» **YOUR TASK**
Look for the line containing "Ankommen und" and the line containing "目標を持って意欲的に取り組んでおり、スタ" in the entries below. Copy those two and all lines between them exactly, leaving out pictures.

(Stored dataset items)
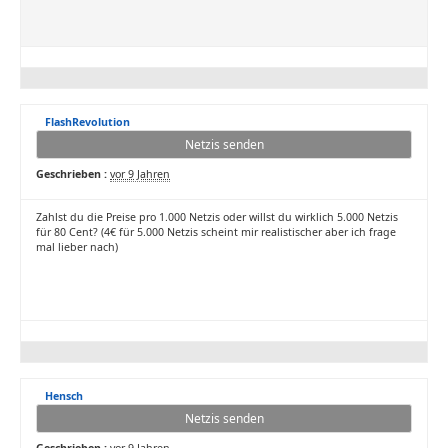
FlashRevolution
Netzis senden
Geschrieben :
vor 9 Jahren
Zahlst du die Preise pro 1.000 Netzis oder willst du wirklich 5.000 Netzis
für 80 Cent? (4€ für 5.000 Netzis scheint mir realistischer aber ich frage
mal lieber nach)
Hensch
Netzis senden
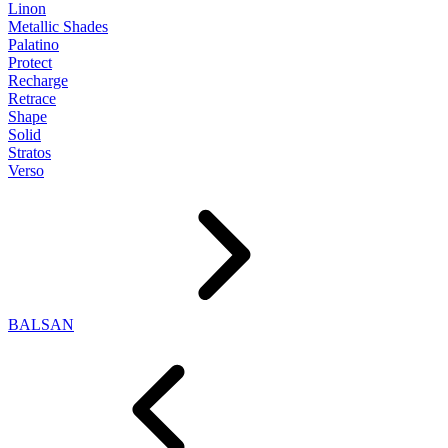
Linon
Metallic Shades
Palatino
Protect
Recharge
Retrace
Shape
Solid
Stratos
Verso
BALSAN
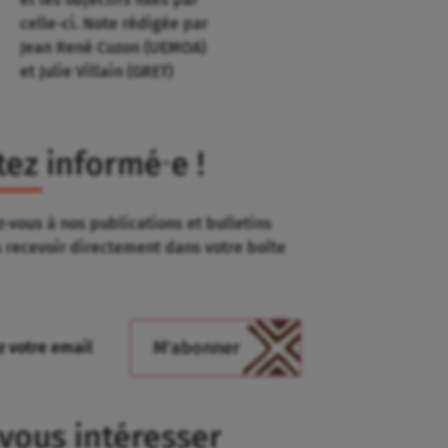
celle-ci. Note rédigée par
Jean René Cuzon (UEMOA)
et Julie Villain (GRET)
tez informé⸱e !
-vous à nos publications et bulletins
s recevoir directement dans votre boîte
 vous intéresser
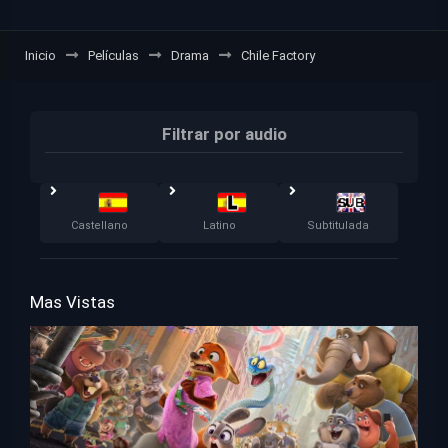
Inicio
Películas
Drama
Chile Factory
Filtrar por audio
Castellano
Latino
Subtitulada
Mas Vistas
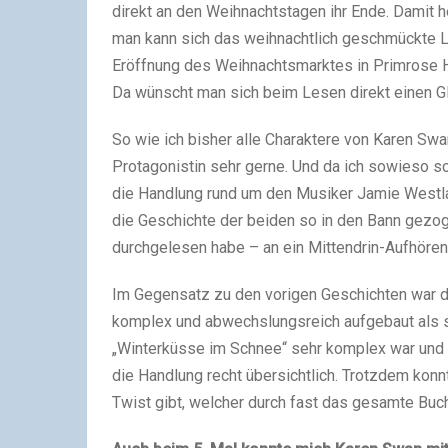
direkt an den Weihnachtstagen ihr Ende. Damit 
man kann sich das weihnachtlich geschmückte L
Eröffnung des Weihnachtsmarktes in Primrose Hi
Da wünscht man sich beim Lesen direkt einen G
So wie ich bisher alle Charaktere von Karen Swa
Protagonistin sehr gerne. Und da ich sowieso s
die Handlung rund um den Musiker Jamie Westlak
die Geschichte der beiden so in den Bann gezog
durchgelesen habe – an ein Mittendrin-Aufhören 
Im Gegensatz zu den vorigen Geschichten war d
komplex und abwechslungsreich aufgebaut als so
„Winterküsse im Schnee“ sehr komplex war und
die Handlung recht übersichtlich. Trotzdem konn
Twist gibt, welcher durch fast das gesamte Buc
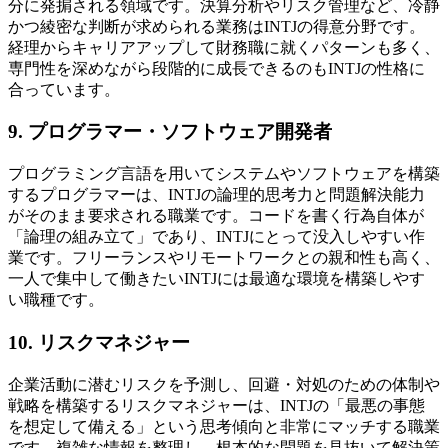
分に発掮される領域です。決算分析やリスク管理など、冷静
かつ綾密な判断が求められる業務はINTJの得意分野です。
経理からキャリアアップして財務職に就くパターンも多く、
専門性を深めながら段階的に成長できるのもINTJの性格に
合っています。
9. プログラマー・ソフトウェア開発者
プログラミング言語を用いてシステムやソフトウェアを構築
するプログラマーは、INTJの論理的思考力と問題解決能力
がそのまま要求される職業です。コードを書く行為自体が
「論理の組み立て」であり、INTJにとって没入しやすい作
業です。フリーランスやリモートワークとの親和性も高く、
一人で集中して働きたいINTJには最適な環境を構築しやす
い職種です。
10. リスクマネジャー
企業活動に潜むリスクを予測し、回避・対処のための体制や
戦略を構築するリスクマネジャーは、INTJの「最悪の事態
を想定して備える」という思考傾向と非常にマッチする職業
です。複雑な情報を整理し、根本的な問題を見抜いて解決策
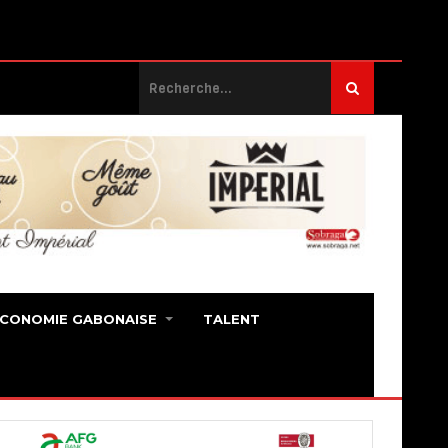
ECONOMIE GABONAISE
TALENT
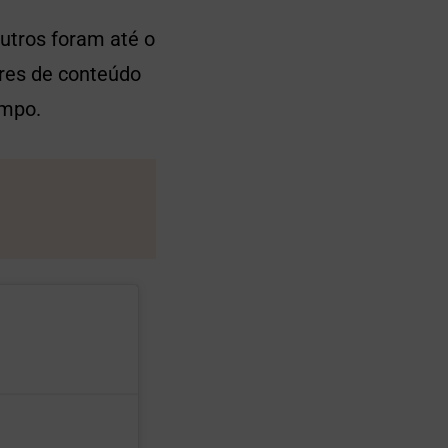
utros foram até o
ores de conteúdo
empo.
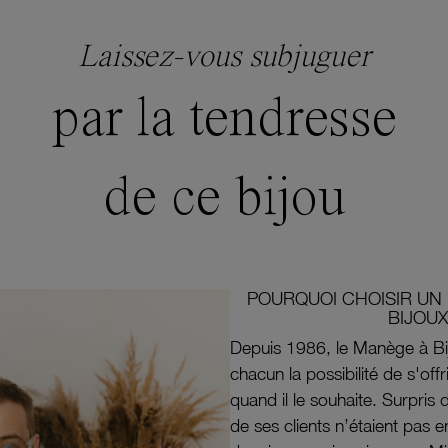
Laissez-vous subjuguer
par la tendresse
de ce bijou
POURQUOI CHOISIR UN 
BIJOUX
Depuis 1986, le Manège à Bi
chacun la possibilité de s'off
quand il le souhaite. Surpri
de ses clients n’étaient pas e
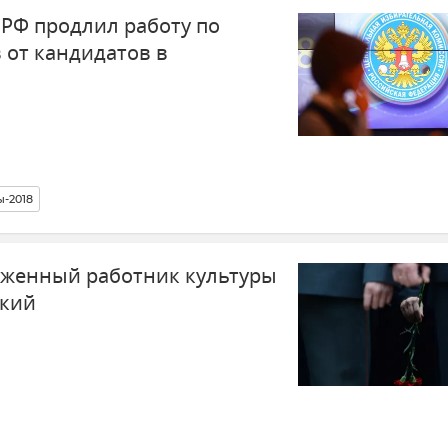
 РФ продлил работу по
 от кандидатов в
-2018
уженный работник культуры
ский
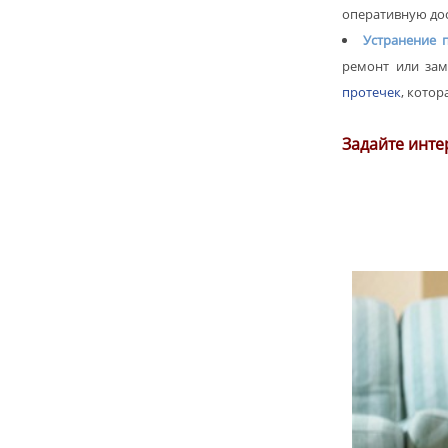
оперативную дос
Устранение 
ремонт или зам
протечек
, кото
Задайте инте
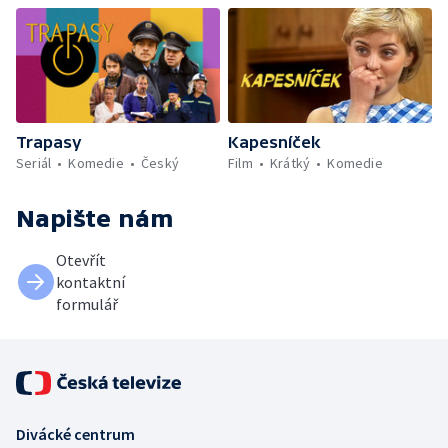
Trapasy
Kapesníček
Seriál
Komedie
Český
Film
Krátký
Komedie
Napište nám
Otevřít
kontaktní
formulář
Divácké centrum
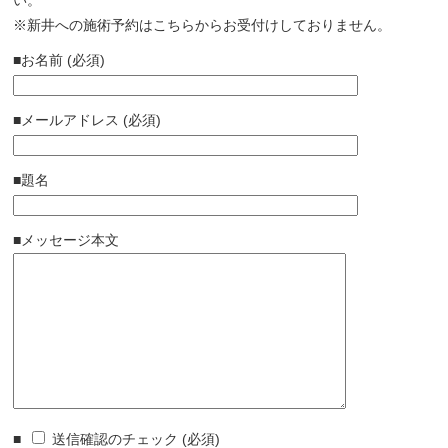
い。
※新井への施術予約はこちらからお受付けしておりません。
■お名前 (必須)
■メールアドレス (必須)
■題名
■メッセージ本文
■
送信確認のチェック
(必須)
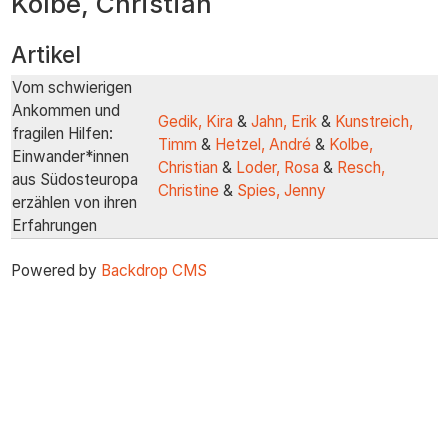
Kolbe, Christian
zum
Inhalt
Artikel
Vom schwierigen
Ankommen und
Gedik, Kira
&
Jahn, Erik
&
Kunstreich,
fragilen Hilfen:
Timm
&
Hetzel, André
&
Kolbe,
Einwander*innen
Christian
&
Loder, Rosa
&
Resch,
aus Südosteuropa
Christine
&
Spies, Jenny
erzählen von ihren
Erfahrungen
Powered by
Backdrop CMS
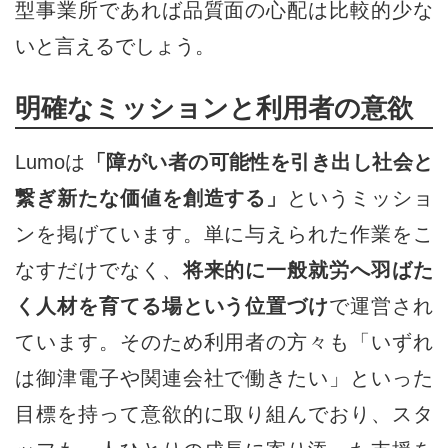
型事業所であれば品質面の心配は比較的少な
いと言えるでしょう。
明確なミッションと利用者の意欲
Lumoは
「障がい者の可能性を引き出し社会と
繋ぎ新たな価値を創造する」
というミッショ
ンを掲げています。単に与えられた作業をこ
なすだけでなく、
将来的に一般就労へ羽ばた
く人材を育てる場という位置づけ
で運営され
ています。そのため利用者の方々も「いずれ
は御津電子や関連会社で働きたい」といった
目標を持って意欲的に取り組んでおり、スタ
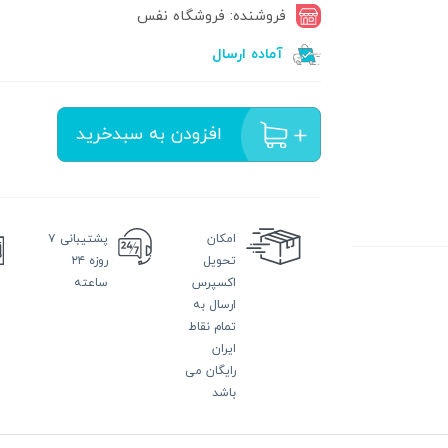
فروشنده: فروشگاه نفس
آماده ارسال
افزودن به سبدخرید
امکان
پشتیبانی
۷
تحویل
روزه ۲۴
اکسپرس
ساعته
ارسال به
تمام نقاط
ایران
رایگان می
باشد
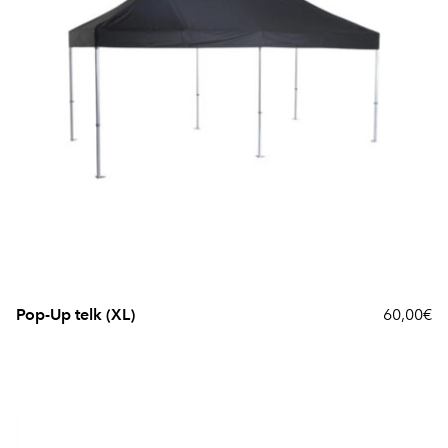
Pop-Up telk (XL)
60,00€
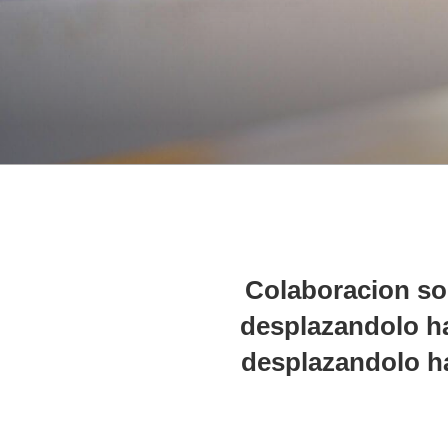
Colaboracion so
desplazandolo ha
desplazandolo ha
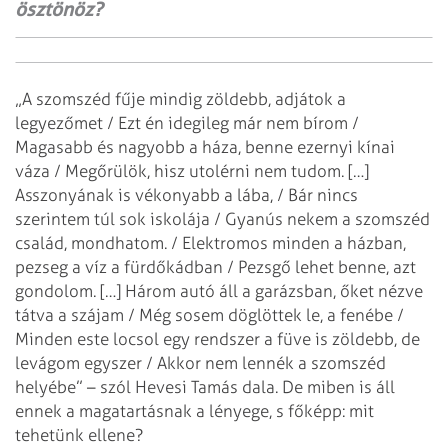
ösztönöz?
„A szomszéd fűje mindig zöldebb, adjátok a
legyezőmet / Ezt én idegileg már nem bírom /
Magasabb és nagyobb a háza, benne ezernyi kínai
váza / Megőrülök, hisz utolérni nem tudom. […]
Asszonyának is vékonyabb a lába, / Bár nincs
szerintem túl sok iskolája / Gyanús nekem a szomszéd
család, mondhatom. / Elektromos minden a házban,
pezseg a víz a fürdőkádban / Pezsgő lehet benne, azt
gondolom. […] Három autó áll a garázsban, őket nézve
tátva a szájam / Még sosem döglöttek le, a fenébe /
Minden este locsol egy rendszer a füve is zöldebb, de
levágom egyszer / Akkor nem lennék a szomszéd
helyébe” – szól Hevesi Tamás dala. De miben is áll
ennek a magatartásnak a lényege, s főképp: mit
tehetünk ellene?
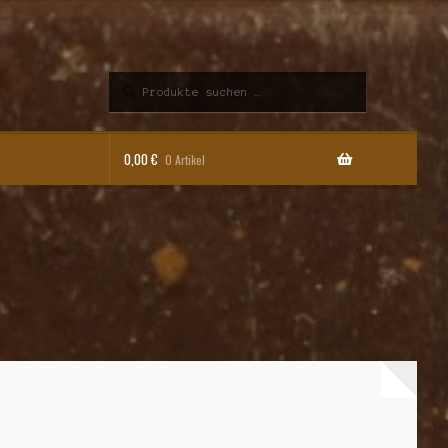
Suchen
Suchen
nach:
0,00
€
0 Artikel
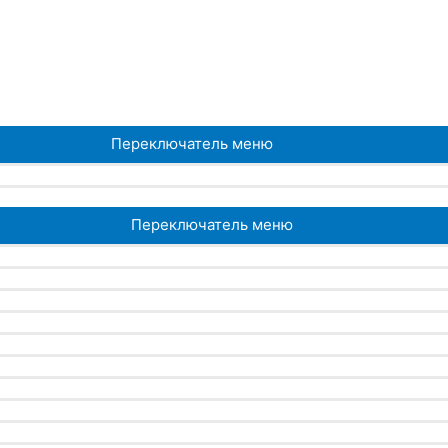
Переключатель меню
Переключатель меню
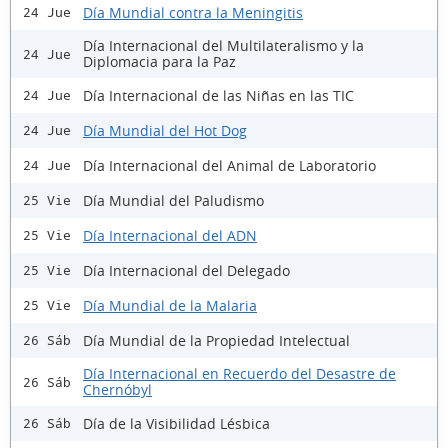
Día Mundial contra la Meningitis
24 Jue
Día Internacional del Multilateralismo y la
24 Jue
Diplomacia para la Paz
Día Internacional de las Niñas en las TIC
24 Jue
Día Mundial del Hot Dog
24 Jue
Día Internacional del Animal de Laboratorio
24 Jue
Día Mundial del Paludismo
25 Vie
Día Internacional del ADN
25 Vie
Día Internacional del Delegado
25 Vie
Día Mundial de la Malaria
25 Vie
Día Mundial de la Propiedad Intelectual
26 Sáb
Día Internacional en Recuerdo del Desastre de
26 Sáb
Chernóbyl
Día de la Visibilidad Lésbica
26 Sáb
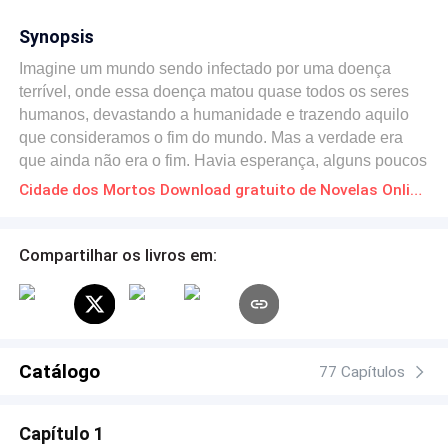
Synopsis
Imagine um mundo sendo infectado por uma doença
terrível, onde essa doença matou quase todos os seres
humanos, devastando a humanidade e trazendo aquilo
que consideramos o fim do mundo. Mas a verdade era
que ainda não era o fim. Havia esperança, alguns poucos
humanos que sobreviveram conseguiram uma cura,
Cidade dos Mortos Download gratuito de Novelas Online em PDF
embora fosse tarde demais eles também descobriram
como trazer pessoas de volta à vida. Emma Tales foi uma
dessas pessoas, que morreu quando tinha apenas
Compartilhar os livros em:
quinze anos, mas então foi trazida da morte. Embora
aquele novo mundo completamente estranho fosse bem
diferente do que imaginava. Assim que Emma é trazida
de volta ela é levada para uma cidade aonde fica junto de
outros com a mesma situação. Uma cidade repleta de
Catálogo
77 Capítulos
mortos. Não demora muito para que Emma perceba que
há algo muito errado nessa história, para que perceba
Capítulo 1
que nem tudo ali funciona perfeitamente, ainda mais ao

» **RESULT OF THE EXERCISE**
Ankommen und
Gedik, Kira
&
Jahn, Erik
&
Kunstreich,
fragilen Hilfen:
Timm
&
Hetzel, André
&
Kolbe,
Einwander*innen
Christian
&
Loder, Rosa
&
Resch,
aus Südosteuropa
Christine
&
Spies, Jenny
erzählen von ihren
Erfahrungen
Powered by
Backdrop CMS
型事業所であれば品質面の心配は比較的少な
いと言えるでしょう。
明確なミッションと利用者の意欲
Lumoは
「障がい者の可能性を引き出し社会と
繋ぎ新たな価値を創造する」
というミッショ
ンを掲げています。単に与えられた作業をこ
なすだけでなく、
将来的に一般就労へ羽ばた
く人材を育てる場という位置づけ
で運営され
ています。そのため利用者の方々も「いずれ
は御津電子や関連会社で働きたい」といった
目標を持って意欲的に取り組んでおり、スタ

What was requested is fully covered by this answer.